The research team also looked at the participants’ mean changes from the point of baseline in Shiratori’s Pruritus Severity Score, the mean percent change in subjects’ pruritus visual analog scale (VAS), the mean changes in Dermatology Life Quality Index (DLQI), those reporting a Patient Benefit Index (PBI) of ≥ 1, and the proportion of subjects achieving a DLQI score of 0 or 1.


Among those who had an sPGA of 2 at baseline, 62.7% were reported by the investigators to have reached an sPGA score of 0 or 1 by the 32-week mark. However, only 30.7% of subjects with an sPGA of 3 at baseline were able to get comparable scores. Despite participants’ sPGA scores, improvements in nail, skin, scalp issues, and overall life quality were highlighted at the 32-week mark.
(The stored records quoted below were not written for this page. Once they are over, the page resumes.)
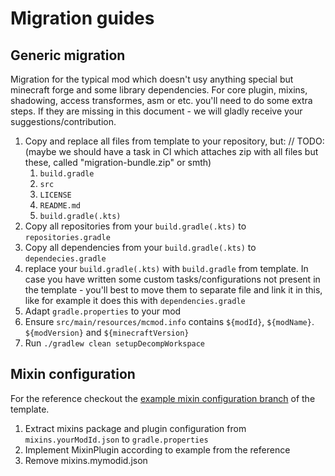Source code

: # Migration guides

## Generic migration
Migration for the typical mod which doesn't usy anything special but minecraft forge and some library dependencies. 
For core plugin, mixins, shadowing, access transformes, asm or etc. you'll need to do some extra steps. 
If they are missing in this document - we will gladly receive your suggestions/contribution. 

1. Copy and replace all files from template to your repository, but: // TODO: (maybe we should have a task in CI which attaches zip with all files but these, called "migration-bundle.zip" or smth)
   1. `build.gradle`
   2. `src`
   3. `LICENSE`
   4. `README.md`
   5. `build.gradle(.kts)`
2. Copy all repositories from your `build.gradle(.kts)` to `repositories.gradle`
3. Copy all dependencies from your `build.gradle(.kts)` to `dependecies.gradle`
4. replace your `build.gradle(.kts)` with `build.gradle` from template. In case you have written some custom tasks/configurations not present in the template - you'll best to move them to separate file and link it in this, like for example it does this with `dependencies.gradle`
5. Adapt `gradle.properties` to your mod
6. Ensure `src/main/resources/mcmod.info` contains `${modId}`, `${modName}`. `${modVersion}` and `${minecraftVersion}`
7. Run `./gradlew clean setupDecompWorkspace`

## Mixin configuration
For the reference checkout the [example mixin configuration branch](https://github.com/SinTh0r4s/ExampleMod1.7.10/tree/example-mixins) of the template.

1. Extract mixins package and plugin configuration from `mixins.yourModId.json` to `gradle.properties`
2. Implement MixinPlugin according to example from the reference
3. Remove mixins.mymodid.json
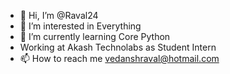- 👋 Hi, I’m @Raval24
- 👀 I’m interested in Everything
- 🌱 I’m currently learning Core Python
-  Working at Akash Technolabs as Student Intern
- 📫 How to reach me vedanshraval@hotmail.com

<!---
Raval24/Raval24 is a ✨ special ✨ repository because its `README.md` (this file) appears on your GitHub profile.
You can click the Preview link to take a look at your changes.
--->
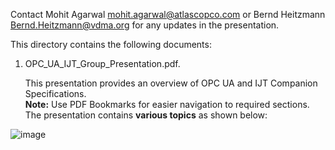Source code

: Contact Mohit Agarwal <mohit.agarwal@atlascopco.com> or Bernd Heitzmann <Bernd.Heitzmann@vdma.org> for any updates in the presentation.

This directory contains the following documents:

1. OPC_UA_IJT_Group_Presentation.pdf.
   
     This presentation provides an overview of OPC UA and IJT Companion Specifications.   
    **Note:** Use PDF Bookmarks for easier navigation to required sections. The presentation contains **various topics** as shown below:


![image](https://github.com/user-attachments/assets/8ac34f59-14b2-4ae8-8827-b137bc4330c2)



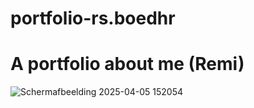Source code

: # portfolio-rs.boedhr

<h1>A portfolio about me (Remi)</h1>

![Schermafbeelding 2025-04-05 152054](https://github.com/user-attachments/assets/7b79143a-9cbc-4b61-85fa-efe4389ca2f6)
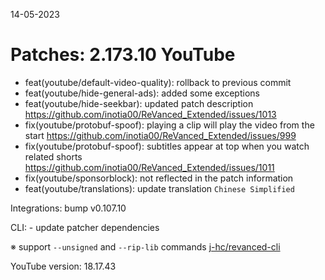 14-05-2023

Patches: 2.173.10
 YouTube
==
- feat(youtube/default-video-quality): rollback to previous commit
- feat(youtube/hide-general-ads): added some exceptions
- feat(youtube/hide-seekbar): updated patch description https://github.com/inotia00/ReVanced_Extended/issues/1013
- fix(youtube/protobuf-spoof): playing a clip will play the video from the start https://github.com/inotia00/ReVanced_Extended/issues/999
- fix(youtube/protobuf-spoof): subtitles appear at top when you watch related shorts https://github.com/inotia00/ReVanced_Extended/issues/1011
- fix(youtube/sponsorblock): not reflected in the patch information
- feat(youtube/translations): update translation
`Chinese Simplified`
 
Integrations:  bump v0.107.10 
 
CLI:  - update patcher dependencies

※ support `--unsigned` and `--rip-lib` commands [j-hc/revanced-cli](https://github.com/j-hc/revanced-cli)

YouTube version: 18.17.43
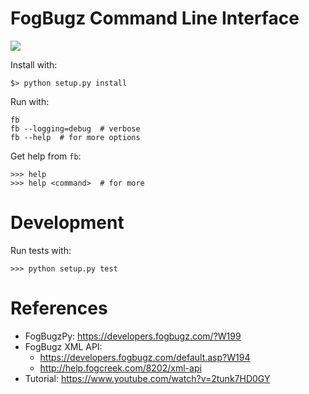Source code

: # FogBugz Command Line Interface

[<img src="https://travis-ci.org/lbolla/fbcli.svg?branch=master">](https://travis-ci.org/lbolla/fbcli)


Install with:

    $> python setup.py install

Run with:

    fb
    fb --logging=debug  # verbose
    fb --help  # for more options

Get help from `fb`:

    >>> help
    >>> help <command>  # for more

# Development

Run tests with:

    >>> python setup.py test

# References

- FogBugzPy: https://developers.fogbugz.com/?W199
- FogBugz XML API:
  - https://developers.fogbugz.com/default.asp?W194
  - http://help.fogcreek.com/8202/xml-api
- Tutorial: https://www.youtube.com/watch?v=2tunk7HD0GY
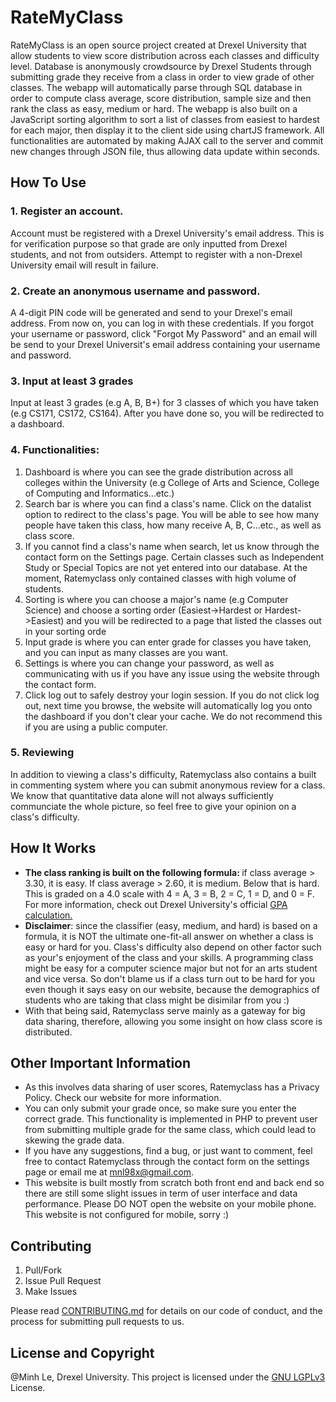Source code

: # RateMyClass
RateMyClass is an open source project created at Drexel University that allow students to view score distribution across each classes and difficulty level. Database is anonymously crowdsource by Drexel Students through submitting grade they receive from a class in order to view grade of other classes. The webapp will automatically parse through SQL database in order to compute class average, score distribution, sample size and then rank the class as easy, medium or hard. The webapp is also built on a JavaScript sorting algorithm to sort a list of classes from easiest to hardest for each major, then display it to the client side using chartJS framework. All functionalities are automated by making AJAX call to the server and commit new changes through JSON file, thus allowing data update within seconds.  

## How To Use 
### 1. Register an account. 
Account must be registered with a Drexel University's email address. This is for verification purpose so that grade are only inputted from Drexel students, and not from outsiders. Attempt to register with a non-Drexel University email will result in failure. 
### 2. Create an anonymous username and password. 
A 4-digit PIN code will be generated and send to your Drexel's email address. From now on, you can log in with these credentials. If you forgot your username or password, click "Forgot My Password" and an email will be send to your Drexel Universit's email address containing your username and password. 
### 3. Input at least 3 grades 
Input at least 3 grades (e.g A, B, B+) for 3 classes of which you have taken (e.g CS171, CS172, CS164). After you have done so, you will be redirected to a dashboard. 
### 4. Functionalities:
  1. Dashboard is where you can see the grade distribution across all colleges within the University (e.g College of Arts and Science, College of Computing and Informatics...etc.) 
  2. Search bar is where you can find a class's name. Click on the datalist option to redirect to the class's page. You will be able to see how many people have taken this class, how many receive A, B, C...etc., as well as class score. 
  3. If you cannot find a class's name when search, let us know through the contact form on the Settings page. Certain classes such as Independent Study or Special Topics are not yet entered into our database. At the moment, Ratemyclass only contained classes with high volume of students. 
  3. Sorting is where you can choose a major's name (e.g Computer Science) and choose a sorting order (Easiest->Hardest or Hardest->Easiest) and you will be redirected to a page that listed the classes out in your sorting orde
  4. Input grade is where you can enter grade for classes you have taken, and you can input as many classes are you want.
  5. Settings is where you can change your password, as well as communicating with us if you have any issue using the website through the contact form.
  6. Click log out to safely destroy your login session. If you do not click log out, next time you browse, the website will automatically log you onto the dashboard if you don't clear your cache. We do not recommend this if you are using a public computer. 

  
### 5. Reviewing
In addition to viewing a class's difficulty, Ratemyclass also contains a built in commenting system where you can submit anonymous review for a class. We know that quantitative data alone will not always sufficiently communciate the whole picture, so feel free to give your opinion on a class's difficulty.  
  
## How It Works
- <b> The class ranking is built on the following formula: </b> if class average > 3.30, it is easy. If class average > 2.60, it is medium. Below that is hard. This is graded on a 4.0 scale with 4 = A, 3 = B, 2 = C, 1 = D, and 0 = F. For more information, check out Drexel University's official [GPA calculation.](http://drexel.edu/drexelcentral/transcripts/grades/gpa-calculation/) 
- <b>Disclaimer</b>: since the classifier (easy, medium, and hard) is based on a formula, it is NOT the ultimate one-fit-all answer on whether a class is easy or hard for you. Class's difficulty also depend on other factor such as your's enjoyment of the class and your skills. A programming class might be easy for a computer science major but not for an arts student and vice versa. So don't blame us if a class turn out to be hard for you even though it says easy on our website, because the demographics of students who are taking that class might be disimilar from you :) 
- With that being said, Ratemyclass serve mainly as a gateway for big data sharing, therefore, allowing you some insight on how class score is distributed. 

## Other Important Information
- As this involves data sharing of user scores, Ratemyclass has a Privacy Policy. Check our website for more information. 
- You can only submit your grade once, so make sure you enter the correct grade. This functionality is implemented in PHP to prevent user from submitting multiple grade for the same class, which could lead to skewing the grade data. 
- If you have any suggestions, find a bug, or just want to comment, feel free to contact Ratemyclass through the contact form on the settings page or email me at mnl98x@gmail.com. 
- This website is built mostly from scratch both front end and back end so there are still some slight issues in term of user interface and data performance. Please DO NOT open the website on your mobile phone. This website is not configured for mobile, sorry :) 

## Contributing
1. Pull/Fork
2. Issue Pull Request
3. Make Issues

Please read [CONTRIBUTING.md](CONTRIBUTING.md) for details on our code of conduct, and the process for submitting pull requests to us.

## License and Copyright
@Minh Le, Drexel University. This project is licensed under the [GNU LGPLv3](LICENSE) License.

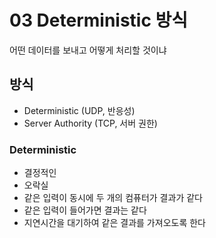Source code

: # 03 Deterministic 방식

어떤 데이터를 보내고 어떻게 처리할 것이냐

## 방식

- Deterministic (UDP, 반응성)
- Server Authority (TCP, 서버 권한)

### Deterministic

- 결정적인
- 오락실
- 같은 입력이 동시에 두 개의 컴퓨터가 결과가 같다
- 같은 입력이 들어가면 결과는 같다
- 지연시간을 대기하여 같은 결과를 가져오도록 한다 


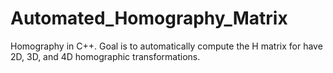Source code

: # Automated_Homography_Matrix
Homography in C++. Goal is to automatically compute the H matrix for have 2D, 3D, and 4D homographic transformations. 


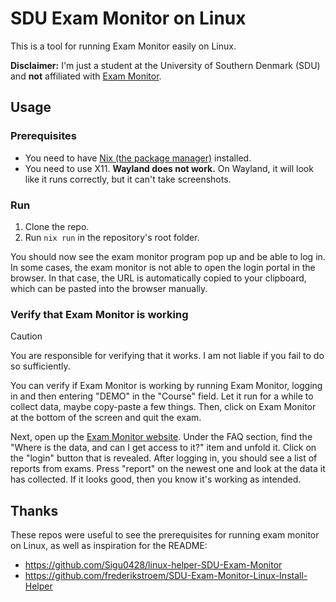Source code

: # SDU Exam Monitor on Linux

This is a tool for running Exam Monitor easily on Linux.

**Disclaimer:** I'm just a student at the University of Southern Denmark (SDU) and **not** affiliated with [Exam Monitor](https://sdu.exammonitor.dk/).

## Usage

### Prerequisites

- You need to have [Nix (the package manager)](https://nixos.org/download/) installed.
- You need to use X11. **Wayland does not work.** On Wayland, it will look like it runs correctly, but it can't take screenshots.

### Run

1. Clone the repo.
2. Run `nix run` in the repository's root folder.

You should now see the exam monitor program pop up and be able to log in. In some cases, the exam monitor is not able to open the login portal in the browser. In that case, the URL is automatically copied to your clipboard, which can be pasted into the browser manually.

### Verify that Exam Monitor is working

> [!CAUTION]
> You are responsible for verifying that it works. I am not liable if you fail to do so sufficiently.

You can verify if Exam Monitor is working by running Exam Monitor, logging in and then entering "DEMO" in the "Course" field. 
Let it run for a while to collect data, maybe copy-paste a few things. Then, click on Exam Monitor at the bottom of the screen and quit the exam. 

Next, open up the [Exam Monitor website](https://sdu.exammonitor.dk/).
Under the FAQ section, find the "Where is the data, and can I get access to it?" item and unfold it. Click on the "login" button that is revealed.
After logging in, you should see a list of reports from exams.
Press "report" on the newest one and look at the data it has collected. 
If it looks good, then you know it's working as intended.

## Thanks

These repos were useful to see the prerequisites for running exam monitor on Linux, as well as inspiration for the README:

- https://github.com/Sigu0428/linux-helper-SDU-Exam-Monitor
- https://github.com/frederikstroem/SDU-Exam-Monitor-Linux-Install-Helper
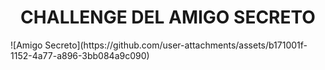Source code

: <h1 align="center"> CHALLENGE DEL AMIGO SECRETO </h1>
![Amigo Secreto](https://github.com/user-attachments/assets/b171001f-1152-4a77-a896-3bb084a9c090)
Such outcomes were also observed by the investigators among subjects that reported scalp or nail involvement. Adverse event rates were found by the research team to have been comparable between subjects with baseline sPGAs of 2 and subjects with a baseline sPGA of 3.

“This study supports the addition of apremilast in patients not responding to topical therapy,” they wrote. “Apremilast may potentially be a beneficial treatment option for Japanese patients who have limited systemic treatment options for mild to moderate psoriasis.”


  1. Abe, M., Okubo, Y., Takahashi, H. et al. Consistent Efficacy of Apremilast in Patients with Psoriasis Regardless of Baseline Disease Severity or Special Area Involvement: Subgroup Analysis from PROMINENT. Dermatol Ther (Heidelb) 14, 1587–1597 (2024). https://doi.org/10.1007/s13555-024-01179-z.
  2. Okubo Y, Takahashi H, Hino R, Endo K, Kikuchi S, Ozeki Y, et al. Efficacy and safety of apremilast in the treatment of patients with mild-to-moderate psoriasis in Japan: results from PROMINENT, a phase 3b, open-label, single-arm study. Dermatol Ther (Heidelb). 2022;12:1469–80.